── Input ──
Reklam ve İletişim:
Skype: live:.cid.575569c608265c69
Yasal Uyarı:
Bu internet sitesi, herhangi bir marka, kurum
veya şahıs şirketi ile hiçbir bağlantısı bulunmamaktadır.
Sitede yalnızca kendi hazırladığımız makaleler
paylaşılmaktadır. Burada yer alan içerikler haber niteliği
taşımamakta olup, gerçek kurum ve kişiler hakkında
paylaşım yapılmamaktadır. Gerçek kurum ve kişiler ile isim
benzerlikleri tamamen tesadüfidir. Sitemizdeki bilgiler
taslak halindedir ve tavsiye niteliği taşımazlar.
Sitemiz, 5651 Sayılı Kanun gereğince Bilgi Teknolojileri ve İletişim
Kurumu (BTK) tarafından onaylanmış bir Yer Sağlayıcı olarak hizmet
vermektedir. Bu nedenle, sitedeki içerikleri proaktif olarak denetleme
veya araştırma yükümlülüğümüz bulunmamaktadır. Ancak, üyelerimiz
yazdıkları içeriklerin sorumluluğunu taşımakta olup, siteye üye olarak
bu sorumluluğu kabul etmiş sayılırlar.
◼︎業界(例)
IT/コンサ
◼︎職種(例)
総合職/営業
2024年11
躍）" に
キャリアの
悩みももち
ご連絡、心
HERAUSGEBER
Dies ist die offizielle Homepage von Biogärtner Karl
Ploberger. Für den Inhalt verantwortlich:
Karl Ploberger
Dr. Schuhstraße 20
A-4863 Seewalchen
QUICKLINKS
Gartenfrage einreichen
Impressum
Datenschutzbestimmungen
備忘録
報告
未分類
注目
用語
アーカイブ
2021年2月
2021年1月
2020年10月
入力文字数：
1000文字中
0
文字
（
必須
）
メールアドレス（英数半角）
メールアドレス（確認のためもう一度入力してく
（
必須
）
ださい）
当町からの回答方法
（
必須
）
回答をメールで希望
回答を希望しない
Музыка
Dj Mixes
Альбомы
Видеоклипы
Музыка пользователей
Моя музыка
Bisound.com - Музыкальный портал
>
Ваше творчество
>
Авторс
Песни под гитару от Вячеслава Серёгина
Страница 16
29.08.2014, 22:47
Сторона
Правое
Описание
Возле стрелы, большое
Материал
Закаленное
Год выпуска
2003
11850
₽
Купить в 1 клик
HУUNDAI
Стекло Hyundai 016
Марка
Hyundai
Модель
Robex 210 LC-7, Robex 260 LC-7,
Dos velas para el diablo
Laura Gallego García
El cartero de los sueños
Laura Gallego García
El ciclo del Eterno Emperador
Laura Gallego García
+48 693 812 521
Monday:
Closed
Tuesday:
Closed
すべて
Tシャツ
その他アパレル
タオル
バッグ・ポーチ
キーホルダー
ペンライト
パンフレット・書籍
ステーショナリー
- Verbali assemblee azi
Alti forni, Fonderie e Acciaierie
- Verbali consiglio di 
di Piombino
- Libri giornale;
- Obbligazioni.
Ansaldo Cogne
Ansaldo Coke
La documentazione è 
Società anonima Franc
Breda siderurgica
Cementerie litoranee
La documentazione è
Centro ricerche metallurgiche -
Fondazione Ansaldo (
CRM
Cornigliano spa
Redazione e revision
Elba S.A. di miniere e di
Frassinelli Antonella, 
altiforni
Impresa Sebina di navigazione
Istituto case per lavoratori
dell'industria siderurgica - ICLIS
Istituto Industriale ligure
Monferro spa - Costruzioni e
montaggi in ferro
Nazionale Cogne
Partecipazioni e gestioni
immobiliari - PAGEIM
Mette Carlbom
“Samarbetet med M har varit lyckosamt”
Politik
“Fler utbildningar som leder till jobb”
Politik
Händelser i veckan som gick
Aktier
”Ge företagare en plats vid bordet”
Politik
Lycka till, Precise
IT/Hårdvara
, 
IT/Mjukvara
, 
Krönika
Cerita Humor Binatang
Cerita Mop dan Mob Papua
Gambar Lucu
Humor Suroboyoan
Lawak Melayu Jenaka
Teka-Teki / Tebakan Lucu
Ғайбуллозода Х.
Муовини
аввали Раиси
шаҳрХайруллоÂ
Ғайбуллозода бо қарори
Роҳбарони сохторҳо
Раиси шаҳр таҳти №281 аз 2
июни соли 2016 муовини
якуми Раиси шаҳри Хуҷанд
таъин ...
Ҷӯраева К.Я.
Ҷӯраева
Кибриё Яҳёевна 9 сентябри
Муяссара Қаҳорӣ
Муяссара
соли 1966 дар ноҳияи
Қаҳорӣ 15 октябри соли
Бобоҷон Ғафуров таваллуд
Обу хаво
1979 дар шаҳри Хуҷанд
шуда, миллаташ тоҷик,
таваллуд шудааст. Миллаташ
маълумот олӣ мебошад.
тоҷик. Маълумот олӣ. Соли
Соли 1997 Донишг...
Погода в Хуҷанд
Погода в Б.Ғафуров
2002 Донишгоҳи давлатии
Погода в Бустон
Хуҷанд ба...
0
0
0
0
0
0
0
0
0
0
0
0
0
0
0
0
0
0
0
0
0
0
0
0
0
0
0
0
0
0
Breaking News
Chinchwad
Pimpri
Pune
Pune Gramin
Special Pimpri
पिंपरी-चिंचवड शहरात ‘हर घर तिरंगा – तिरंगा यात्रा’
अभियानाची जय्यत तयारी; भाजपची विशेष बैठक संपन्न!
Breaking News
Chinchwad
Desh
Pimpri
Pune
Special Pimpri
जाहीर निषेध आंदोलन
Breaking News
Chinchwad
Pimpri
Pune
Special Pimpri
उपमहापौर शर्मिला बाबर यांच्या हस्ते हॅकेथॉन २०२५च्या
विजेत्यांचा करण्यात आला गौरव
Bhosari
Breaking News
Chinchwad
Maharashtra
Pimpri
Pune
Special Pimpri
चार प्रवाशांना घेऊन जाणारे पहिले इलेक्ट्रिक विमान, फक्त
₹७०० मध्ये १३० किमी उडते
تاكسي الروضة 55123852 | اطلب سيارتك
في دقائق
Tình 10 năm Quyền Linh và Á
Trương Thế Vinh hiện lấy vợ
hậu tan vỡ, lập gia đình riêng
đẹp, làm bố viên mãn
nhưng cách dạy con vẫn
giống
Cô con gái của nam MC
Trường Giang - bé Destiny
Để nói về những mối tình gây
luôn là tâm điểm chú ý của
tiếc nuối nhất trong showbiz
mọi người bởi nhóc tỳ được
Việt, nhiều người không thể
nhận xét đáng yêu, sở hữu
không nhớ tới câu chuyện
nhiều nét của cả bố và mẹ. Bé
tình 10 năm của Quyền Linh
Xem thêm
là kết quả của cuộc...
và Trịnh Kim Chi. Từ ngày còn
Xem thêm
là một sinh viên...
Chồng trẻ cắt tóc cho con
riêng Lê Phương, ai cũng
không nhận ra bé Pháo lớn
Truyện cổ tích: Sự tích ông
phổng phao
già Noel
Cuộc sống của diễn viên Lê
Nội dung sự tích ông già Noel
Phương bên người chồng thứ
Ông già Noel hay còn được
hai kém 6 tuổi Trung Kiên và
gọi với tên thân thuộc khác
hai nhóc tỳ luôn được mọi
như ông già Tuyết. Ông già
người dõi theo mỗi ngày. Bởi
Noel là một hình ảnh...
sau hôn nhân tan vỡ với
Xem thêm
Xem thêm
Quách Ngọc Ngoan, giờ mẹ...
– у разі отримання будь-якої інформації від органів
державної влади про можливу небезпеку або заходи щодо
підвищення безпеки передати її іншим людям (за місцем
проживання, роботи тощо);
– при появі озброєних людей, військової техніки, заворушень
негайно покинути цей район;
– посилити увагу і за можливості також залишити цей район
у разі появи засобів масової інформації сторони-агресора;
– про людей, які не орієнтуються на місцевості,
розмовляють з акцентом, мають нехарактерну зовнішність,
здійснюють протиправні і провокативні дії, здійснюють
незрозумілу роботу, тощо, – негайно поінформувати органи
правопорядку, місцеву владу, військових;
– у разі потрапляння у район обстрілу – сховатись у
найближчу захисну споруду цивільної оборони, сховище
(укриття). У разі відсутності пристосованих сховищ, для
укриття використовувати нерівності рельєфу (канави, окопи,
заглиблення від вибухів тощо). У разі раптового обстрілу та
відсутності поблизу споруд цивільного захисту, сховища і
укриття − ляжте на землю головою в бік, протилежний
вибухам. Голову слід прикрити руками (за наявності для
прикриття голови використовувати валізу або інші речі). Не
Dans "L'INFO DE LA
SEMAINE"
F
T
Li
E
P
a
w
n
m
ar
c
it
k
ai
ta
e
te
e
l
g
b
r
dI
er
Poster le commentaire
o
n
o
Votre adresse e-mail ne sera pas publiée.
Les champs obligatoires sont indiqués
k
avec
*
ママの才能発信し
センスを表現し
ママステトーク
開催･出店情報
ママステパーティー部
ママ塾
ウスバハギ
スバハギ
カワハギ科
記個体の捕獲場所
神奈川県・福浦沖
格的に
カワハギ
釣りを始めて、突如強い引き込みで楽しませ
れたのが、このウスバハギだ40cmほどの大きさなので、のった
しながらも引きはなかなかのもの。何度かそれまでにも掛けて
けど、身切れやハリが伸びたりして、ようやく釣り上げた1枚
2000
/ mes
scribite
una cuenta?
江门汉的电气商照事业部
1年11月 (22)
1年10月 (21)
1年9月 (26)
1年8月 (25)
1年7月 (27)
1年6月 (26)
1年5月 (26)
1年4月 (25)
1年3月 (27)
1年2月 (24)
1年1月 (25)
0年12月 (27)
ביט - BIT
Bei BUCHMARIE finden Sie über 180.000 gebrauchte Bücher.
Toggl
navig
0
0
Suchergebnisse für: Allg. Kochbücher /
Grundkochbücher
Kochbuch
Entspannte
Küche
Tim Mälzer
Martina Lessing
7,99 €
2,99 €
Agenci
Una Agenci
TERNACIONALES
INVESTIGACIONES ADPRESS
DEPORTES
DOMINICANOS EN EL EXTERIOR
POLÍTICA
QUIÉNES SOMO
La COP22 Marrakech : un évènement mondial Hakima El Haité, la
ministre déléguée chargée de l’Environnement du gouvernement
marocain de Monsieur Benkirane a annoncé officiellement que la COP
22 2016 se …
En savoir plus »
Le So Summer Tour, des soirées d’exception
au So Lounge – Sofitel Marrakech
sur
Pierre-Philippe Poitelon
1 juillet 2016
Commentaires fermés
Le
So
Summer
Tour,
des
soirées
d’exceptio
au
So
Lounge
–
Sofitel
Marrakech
───
For every line above that holds the word "メールアドレス", report the whole line.

Solution below ▸
メールアドレス（英数半角）
メールアドレス（確認のためもう一度入力してく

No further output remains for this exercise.